Because high schools enroll local adolescents, we expected to find some geographic differences that reflected regional differences in alcohol use. Universities, on the other hand, especially the more prestigious universities, serve students from all parts of the country, so accounting for differences due to the geographic region of the survey is more difficult.
The very suggestion of drinking rates varying at universities in different regions of the country begs exploration, as does the effect of geographic region on male drinking but not on female drinking. Geographic differences in drinking rates in a country as large and diverse as China calls into question the usefulness of national drinking rate estimates in alcohol policy development.
Limitations
Many technical issues, not assessed in this analysis, could have affected the results. Survey research is relatively new in China and surveys of populations like university students are often conducted by well-meaning investigators with little experience. We have no information on the conditions under which the data were gathered, how confidentiality was assured, how any assurance of anonymity was interpreted or the methods used for data collection.

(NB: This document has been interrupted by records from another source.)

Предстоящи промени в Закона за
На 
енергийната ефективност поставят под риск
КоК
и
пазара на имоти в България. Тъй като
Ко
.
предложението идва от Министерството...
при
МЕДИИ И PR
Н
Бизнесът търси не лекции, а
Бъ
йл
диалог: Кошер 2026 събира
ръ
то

We have no information on how the samples were identified and how individuals who completed surveys were recruited. We have no information on the times of the year the surveys were conducted. Timing could have affected survey results if data were collected within 30 days of significant festivals, rites of passage and other significant events in which alcohol is a traditional part. The diversity of the students in the samples represented in these papers may not have been truly representative of the Chinese university student population. We know little about data management and analysis techniques used in the studies included in this analysis.